I previously addressed this in a question here with the relevant passages:
The history of the Asian community in Nazi Germany is less well researched than the history of the Afro-German community. The only significant Asian community in Germany I have come across is the Chinese. In 1935 there were about 1.500 to 1.800 Chinese people in Germany, most of them living in Hamburg and Berlin having been sailors and settling down there. The Chinese in Germany were faced with several discriminatory measure, especially since many had ties to leftism and some had even served with the Republicans in Spain.
In 1938, the Reich Security Main Office (RSHA) under Reinhard Heydrich instituted the Zentralstelle für Chinese, a bureau with the specific task of preventing Chinese immigration to Germany and controlling those Chinese who lived there. In Berlin, the members of this RSHA bureau interned all the Chinese living there in Arbeitserziehungslager Langer Morgen. Arbeitserziehungslager were not Concentration Camps in that they were not run by the WVHA but instead by the local Gestapo. These camps were smaller but the living conditions there were not significantly less brutal than in the Concentration Camps.
In Hamburg, in May 1944 the Gestapo raided the part of town to which the Chinese living there had been forcibly confined in 1942. The so-called "Chinesenaktion" resulted in an additionally 130 Chinese being sent to Langer Morgen, where some of them such as Chan Ho Bau and Liang Wong were murdered.

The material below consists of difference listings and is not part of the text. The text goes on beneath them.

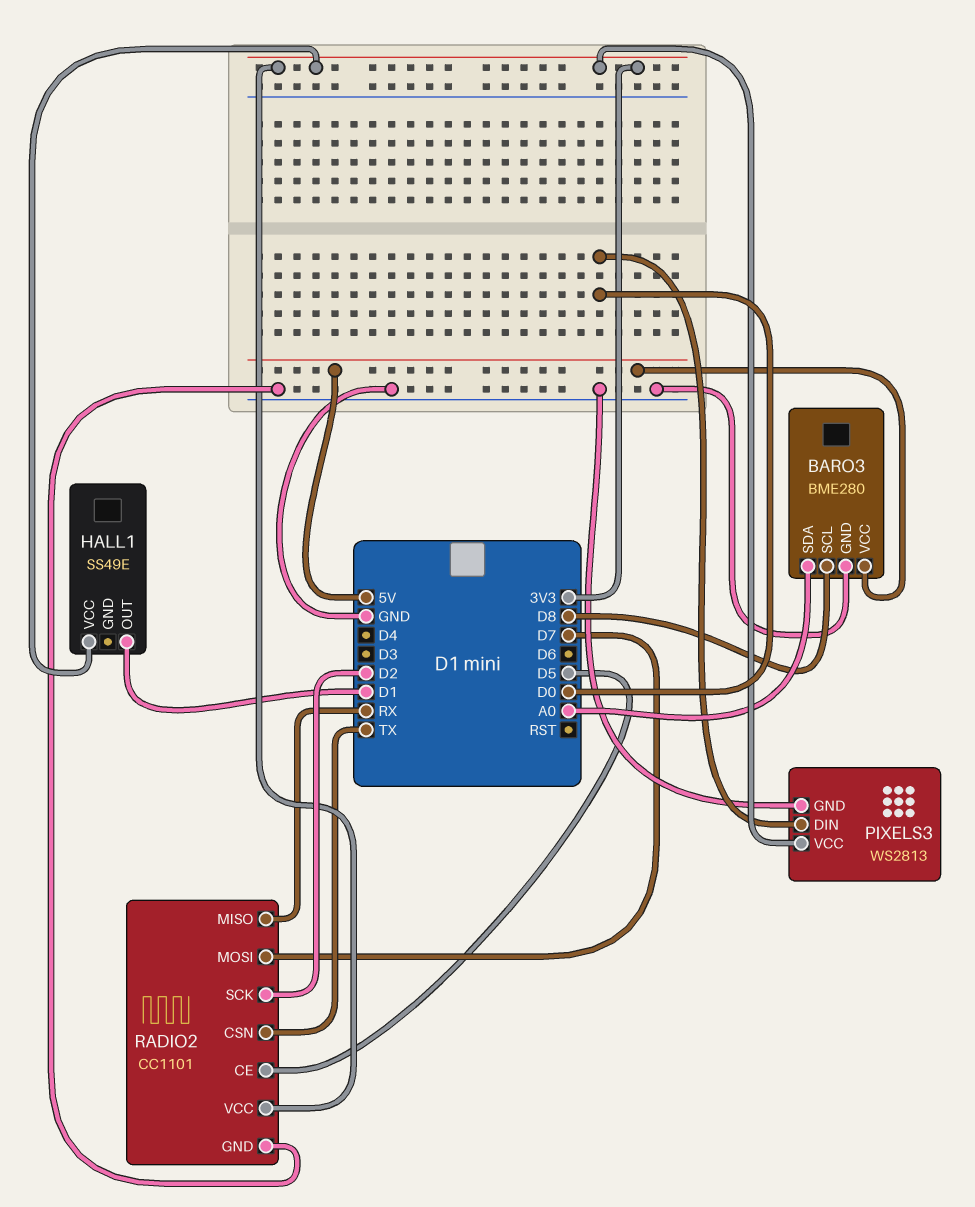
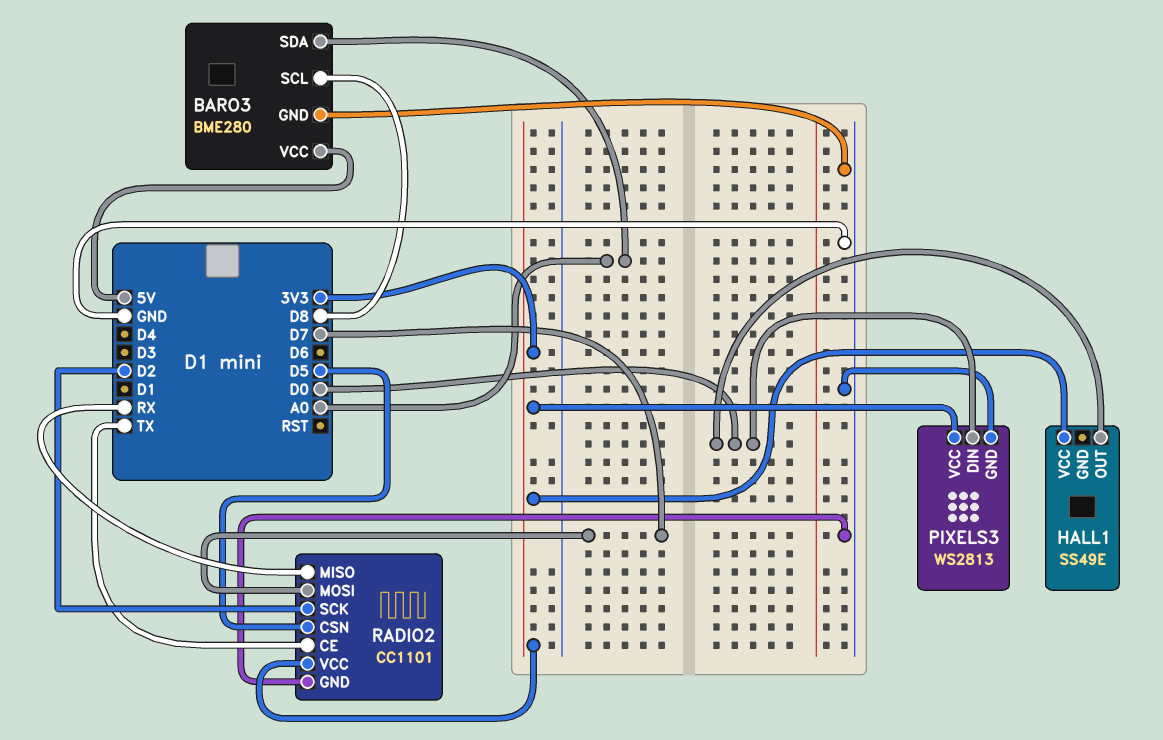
HALL1 pin OUT: D1 -> D0
RADIO2 pin CE: D5 -> TX
RADIO2 pin CSN: TX -> D5

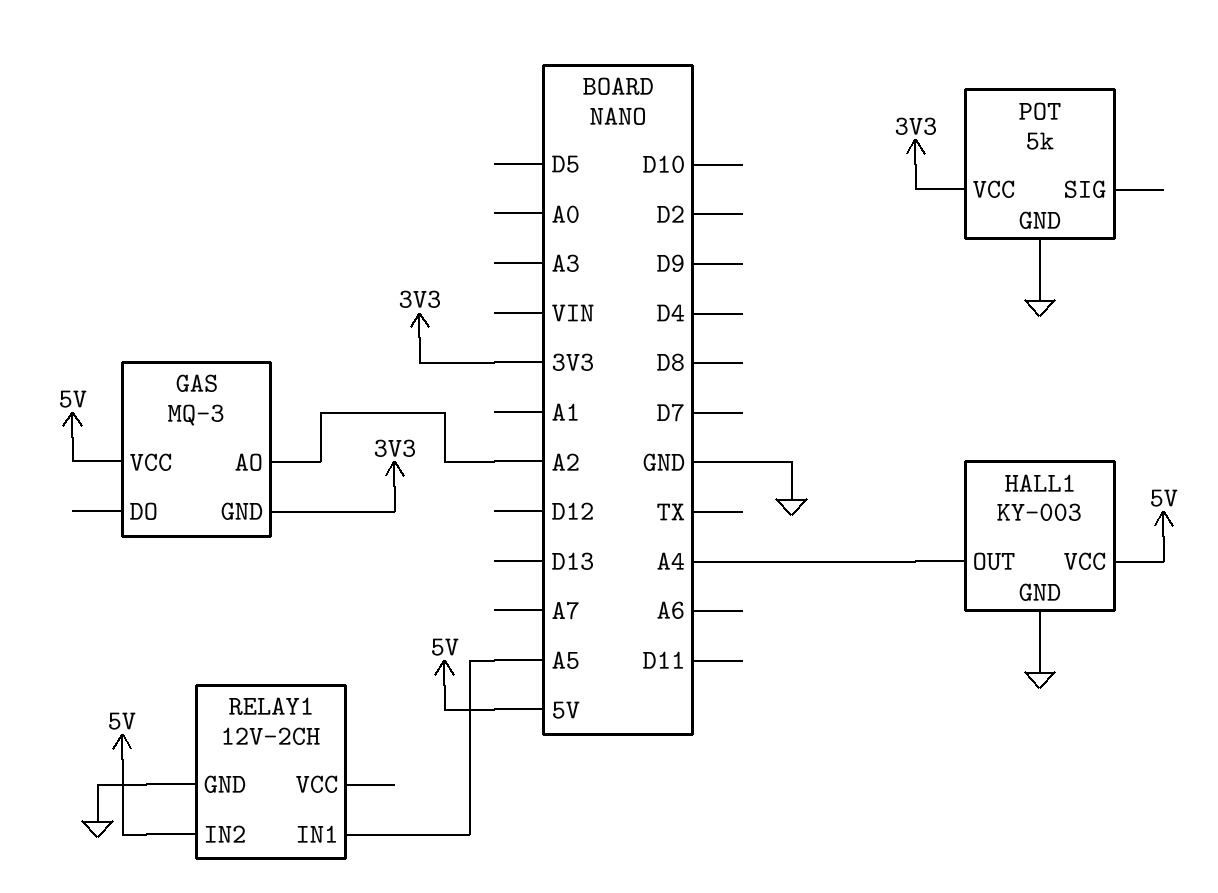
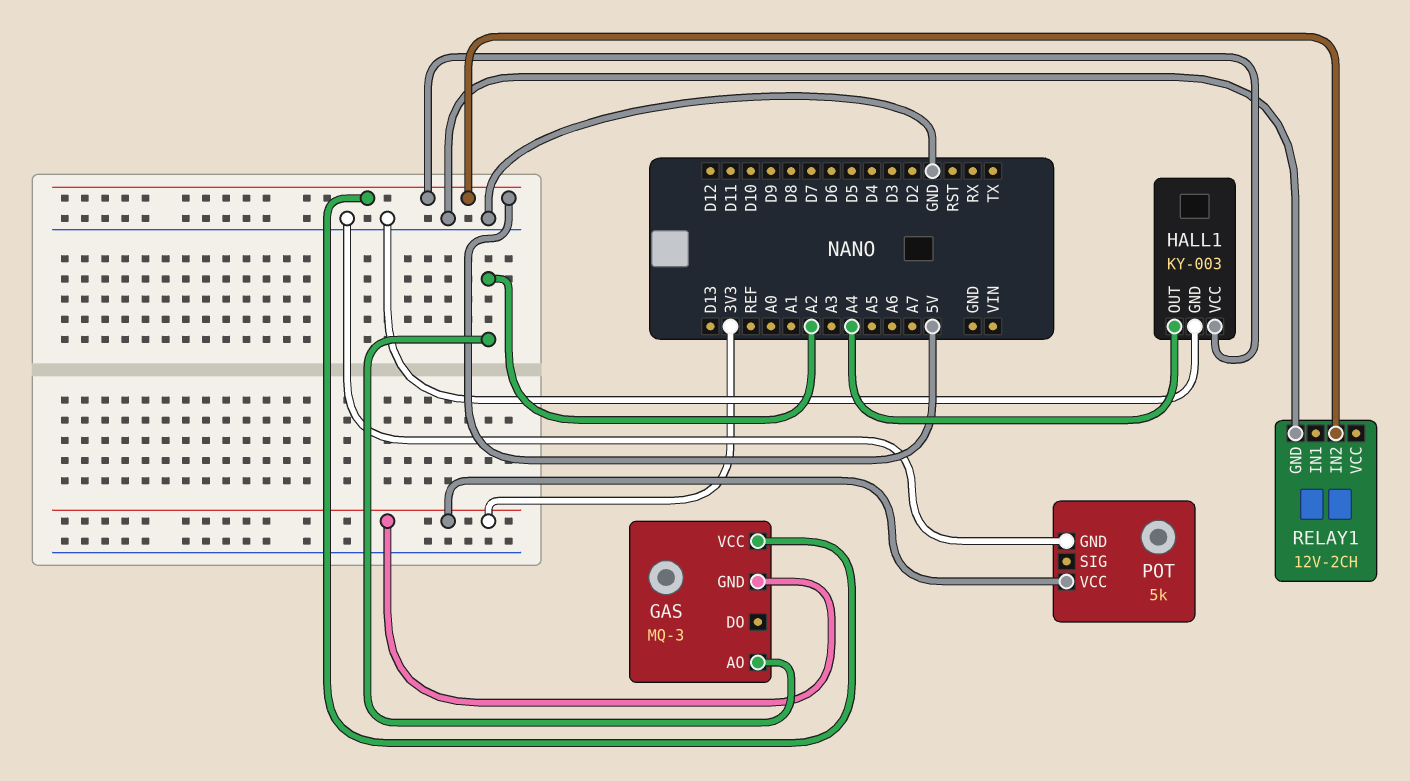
RELAY1 pin IN1: A5 -> none

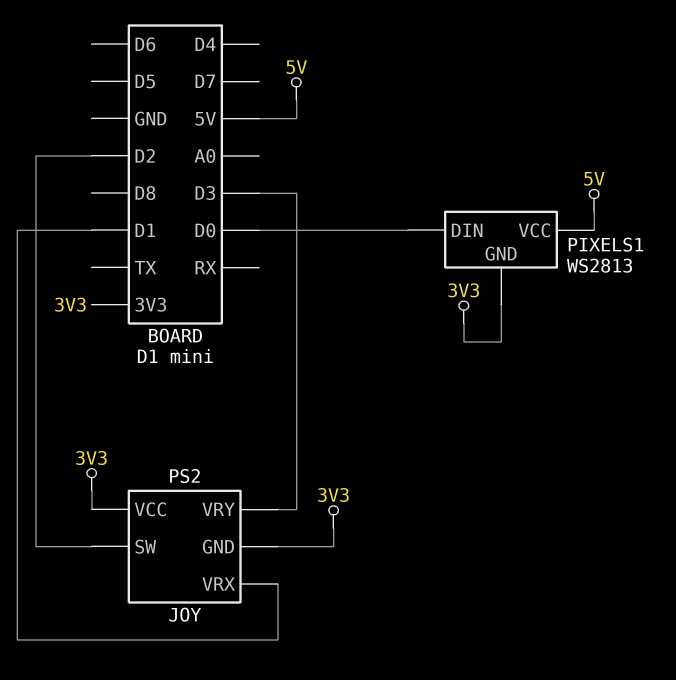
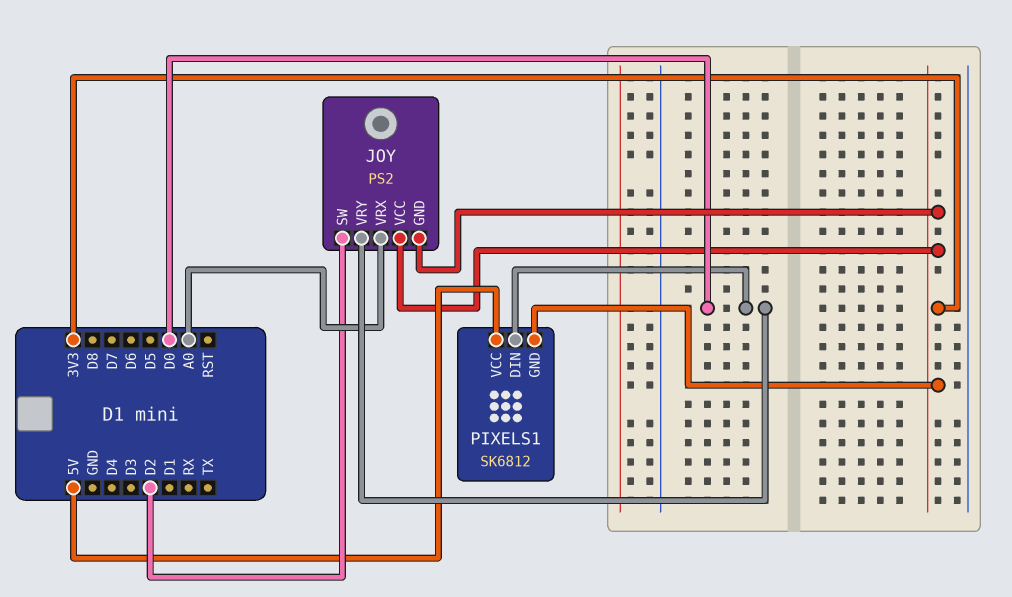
JOY pin VRX: D1 -> A0
JOY pin VRY: D3 -> D0
PIXELS1: WS2813 -> SK6812

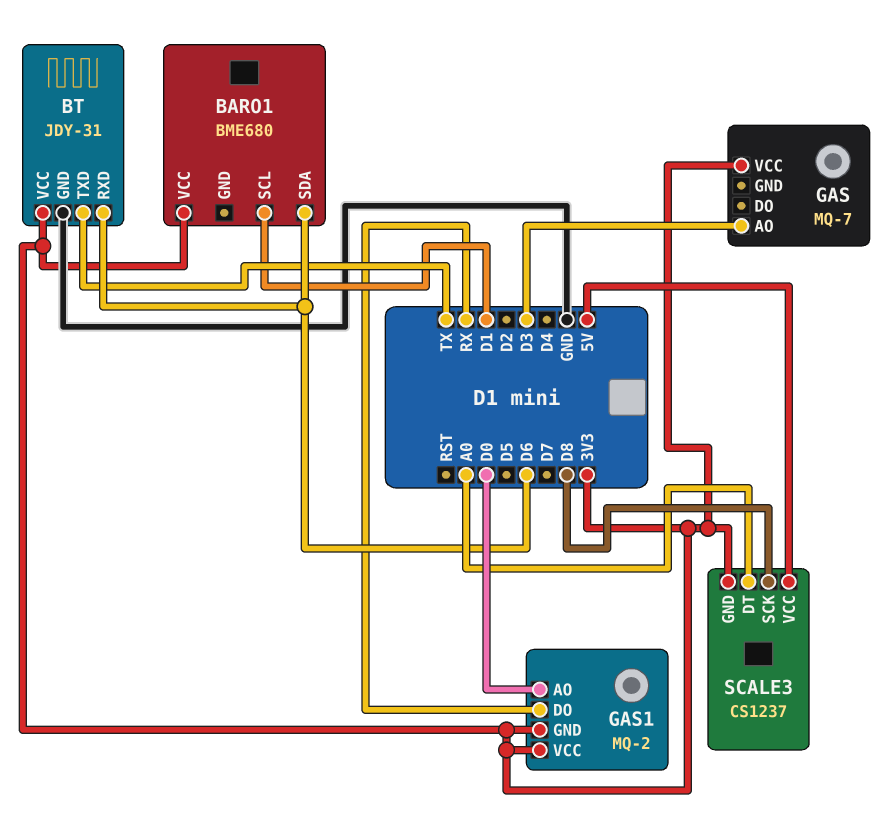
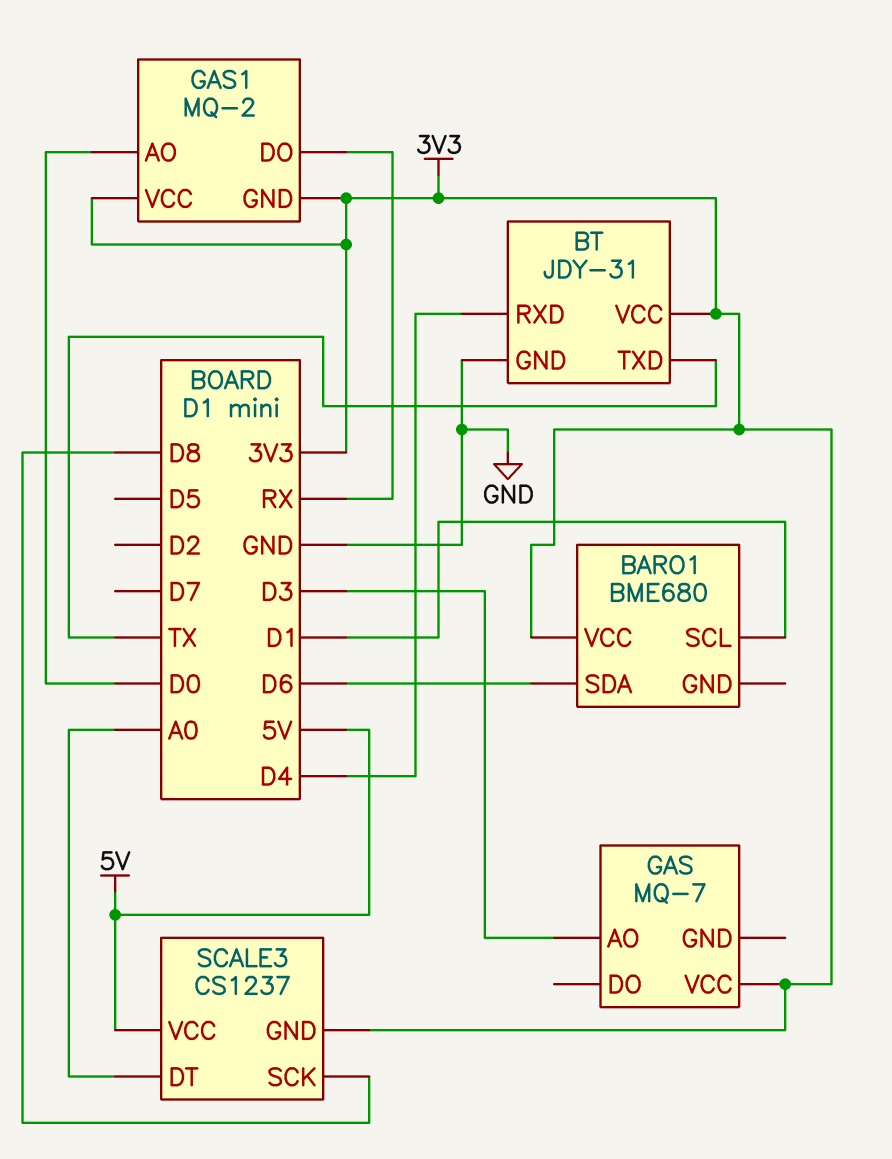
BT pin RXD: D6 -> D4

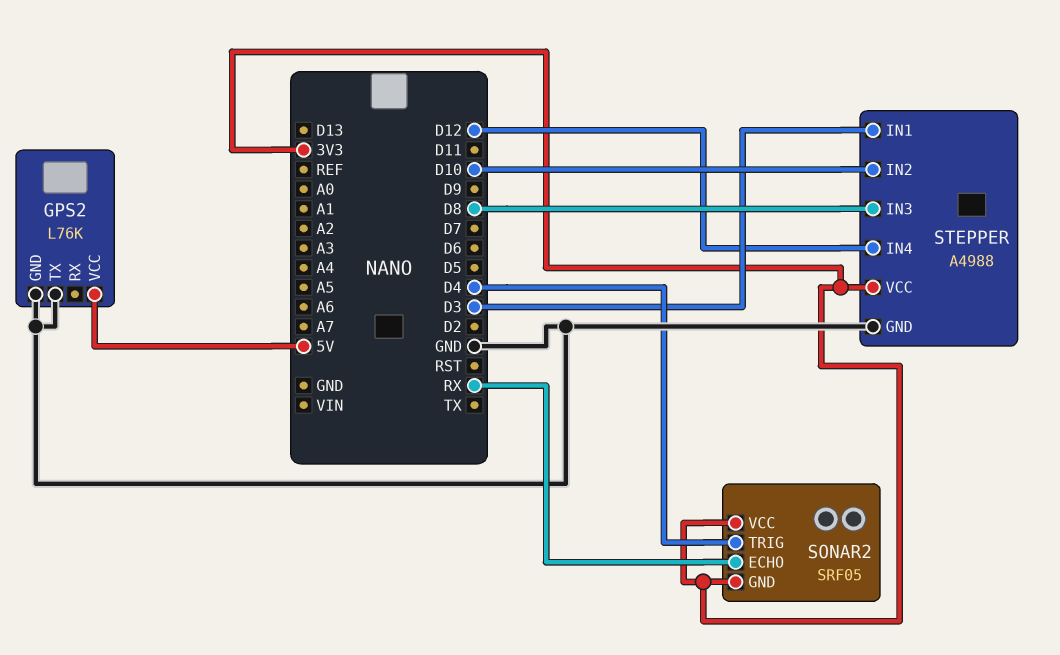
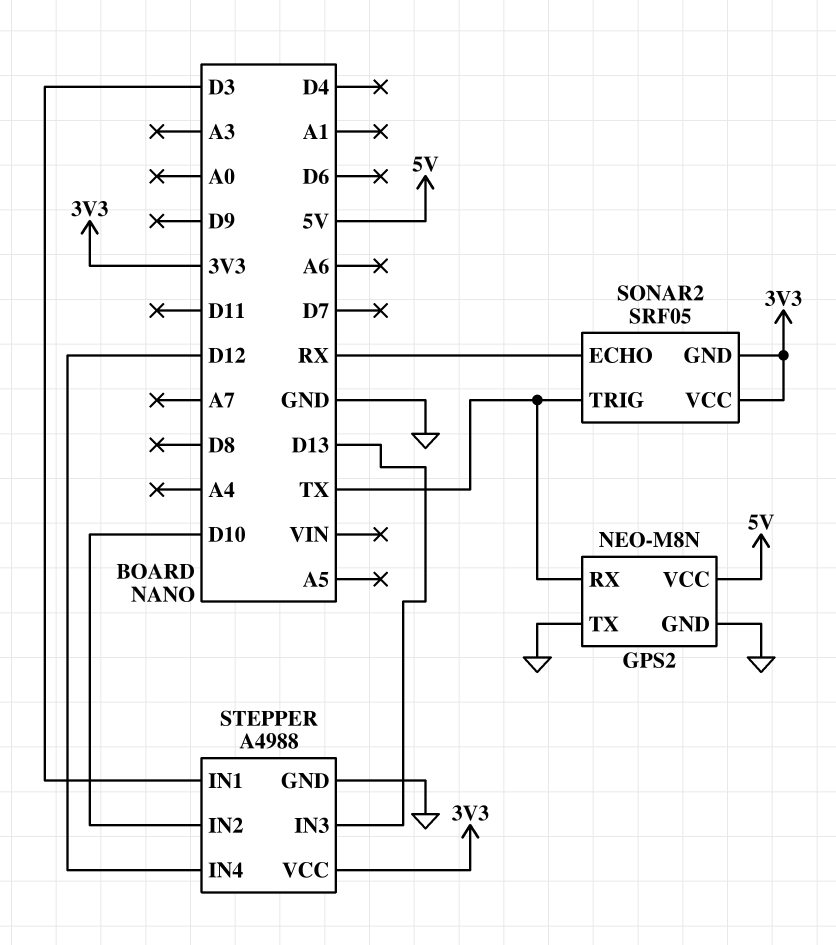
GPS2: L76K -> NEO-M8N
GPS2 pin RX: none -> TX
SONAR2 pin TRIG: D4 -> TX
STEPPER pin IN3: D8 -> D13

Another and often forgotten example of racially motivated murder by the Nazi against East Asians is the treatment of East Asian and specifically Mongol Soviet soldiers. Together with Jewish POWs and Bolshevik Commissars, they belonged to the group of Soviet POWs who were singled out specifically to be killed by the Einsatzgruppen. The Mongols as the embodied of the "Asiatic Horde" in Nazi racial delusions were seen as especially dangerorus too. Where they weren't killed immediately, they often found themselves deported to the larger Concentration Camps such as Auschwitz to be killed there. The exact number is not known but it is important to include them in the racial victims of the Nazi regime.